As investigações apontam que, durante o ataque, ele chegou a morder e arrancar parte da boca da mulher, chegando a engolir o pedaço mutilado. As lesões foram classificadas como gravíssimas e deixaram sequelas permanentes.
A delegada Alessandra Azalim, responsável pelo caso, destacou que o sofrimento imposto à vítima envolveu violência física, ameaças e completa restrição de liberdade. Para ela, o episódio revela um nível extremo de brutalidade. “É um caso que evidencia o quanto a violência pode deixar marcas profundas, físicas e emocionais, na vida de uma mulher”, afirmou.

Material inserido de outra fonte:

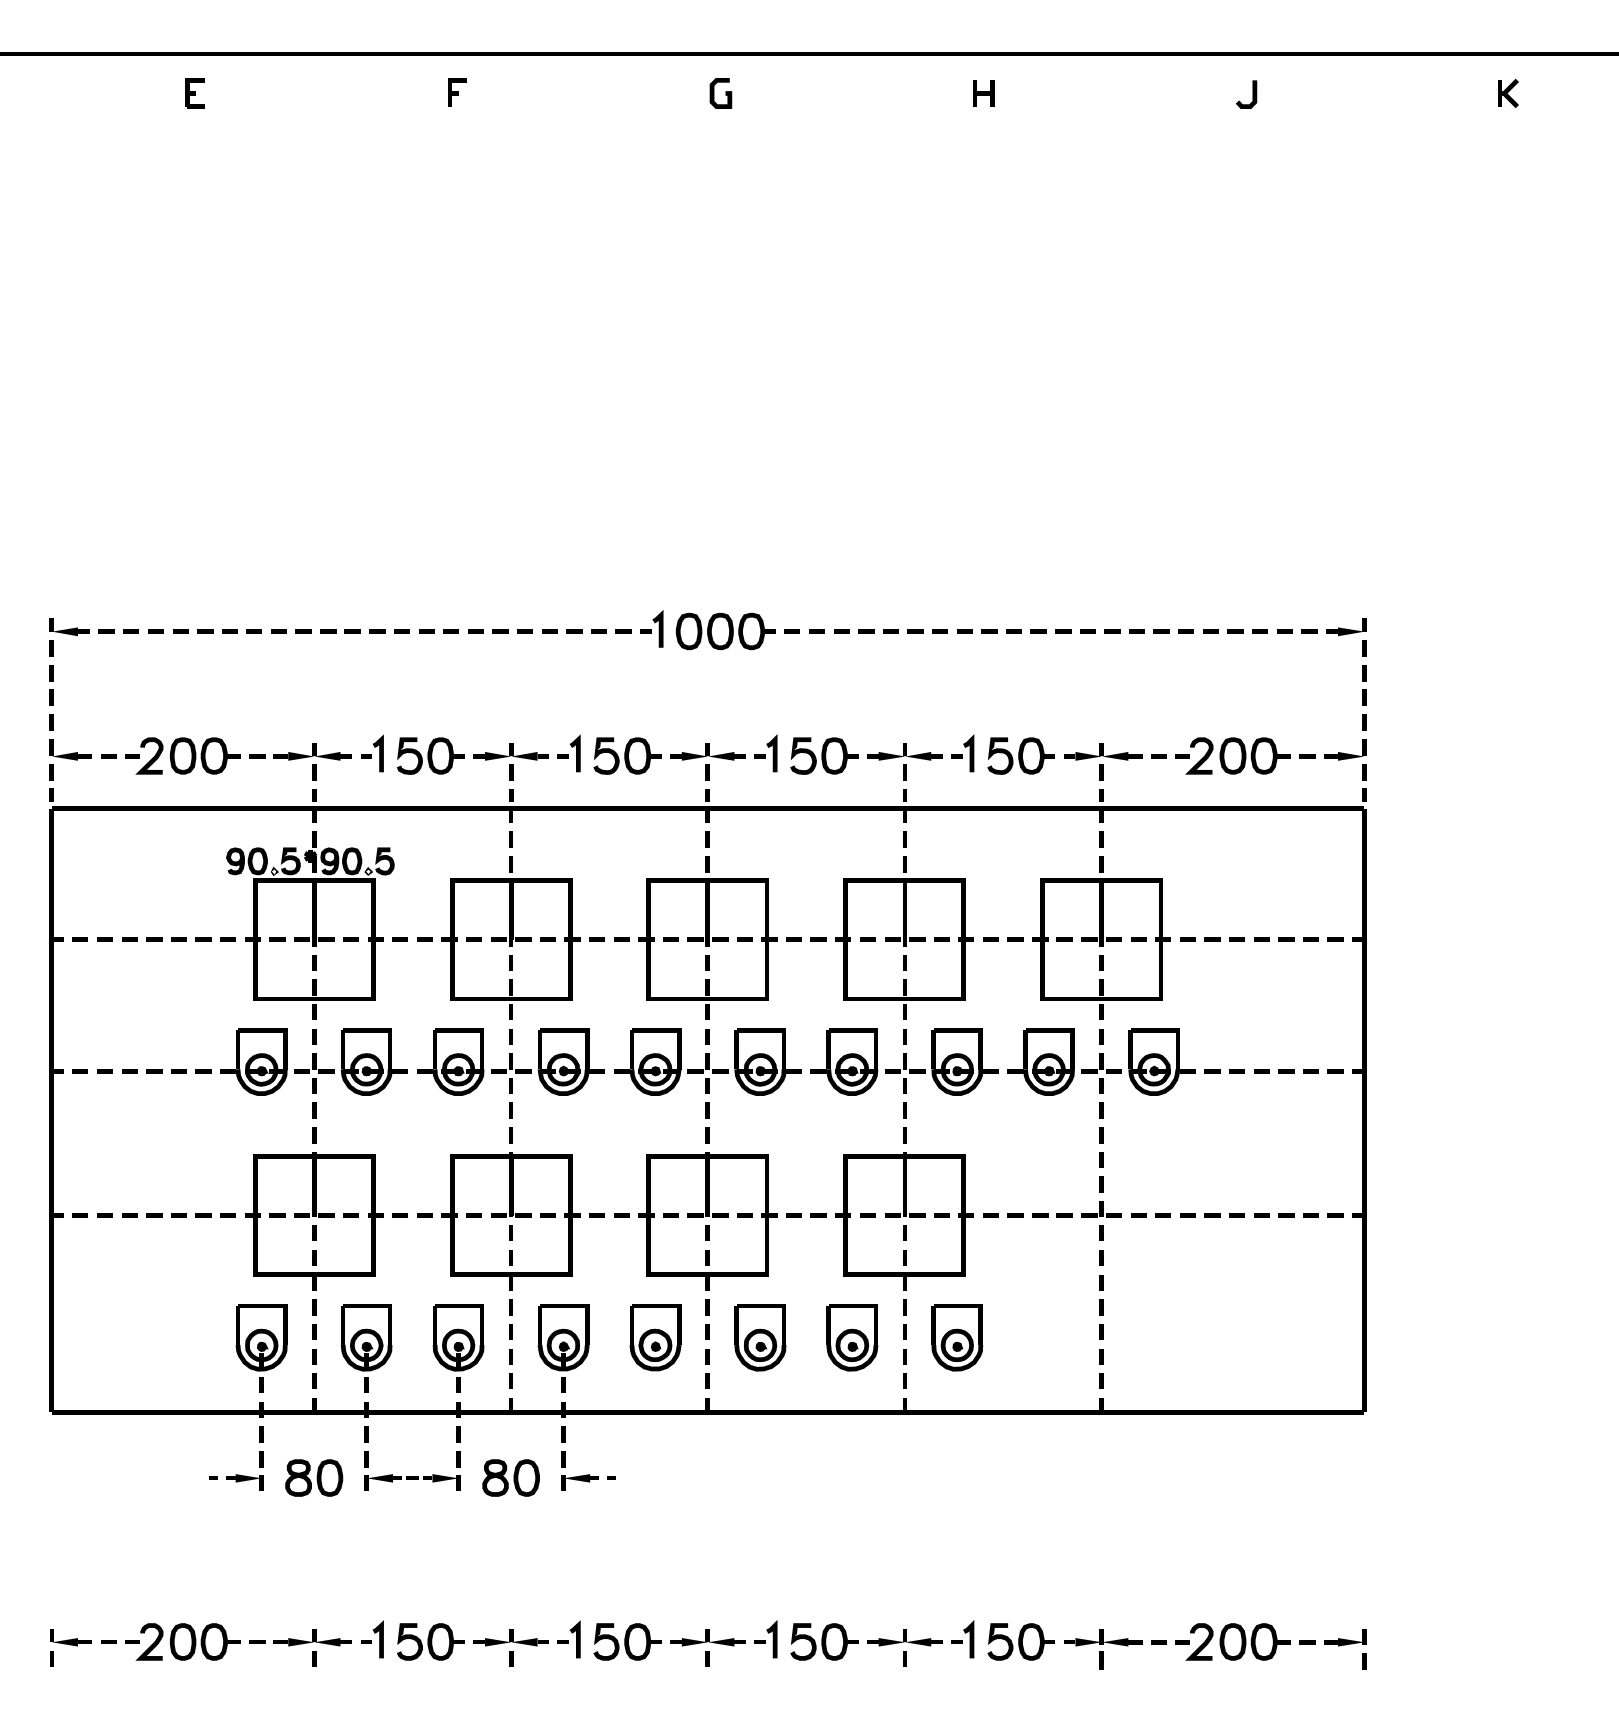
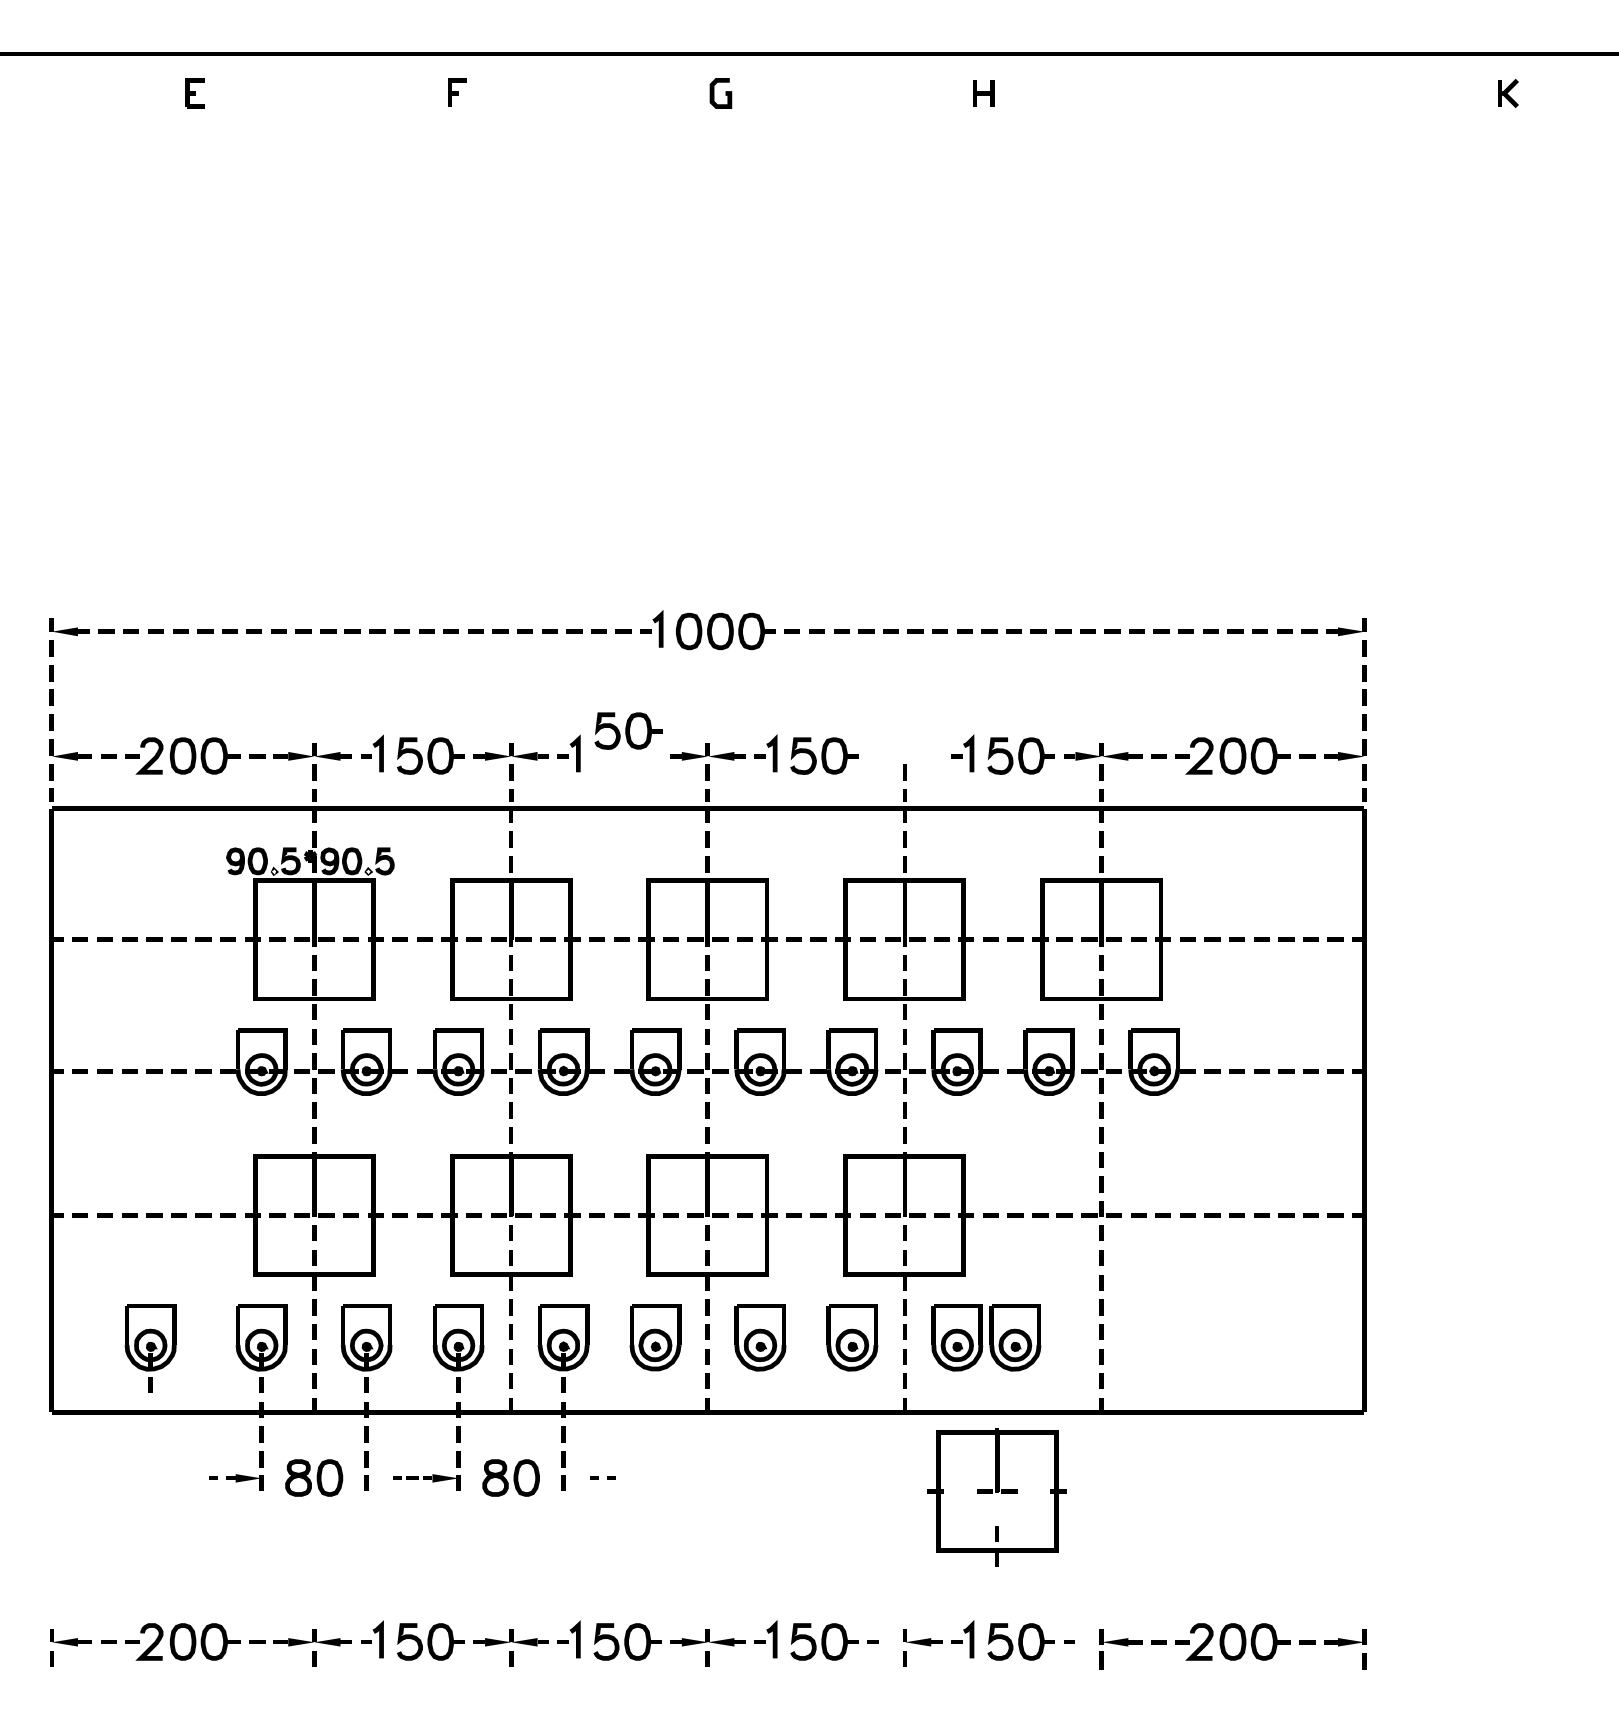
line at (1252, 94): present -> none
part at (904, 751): present -> none
part at (627, 755) position: (627, 755) -> (628, 730)
part at (1015, 1337): none -> present
part at (150, 1348): none -> present
fill at (380, 1478): present -> none
fill at (576, 1478): present -> none
part at (996, 1497): none -> present
fill at (891, 1642): present -> none
fill at (1088, 1642): present -> none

Azalim também frisou o caráter desumanizado do comportamento do agressor, que teria agido como se pudesse controlar e marcar o corpo da companheira. “Nenhuma mulher é propriedade de qualquer homem. Ciúmes não justificam agressões”, alertou.
A Polícia Civil reforça que situações semelhantes podem ser denunciadas presencialmente em unidades policiais ou pelos números 190, 197, 180 e 181, além da Delegacia Virtual.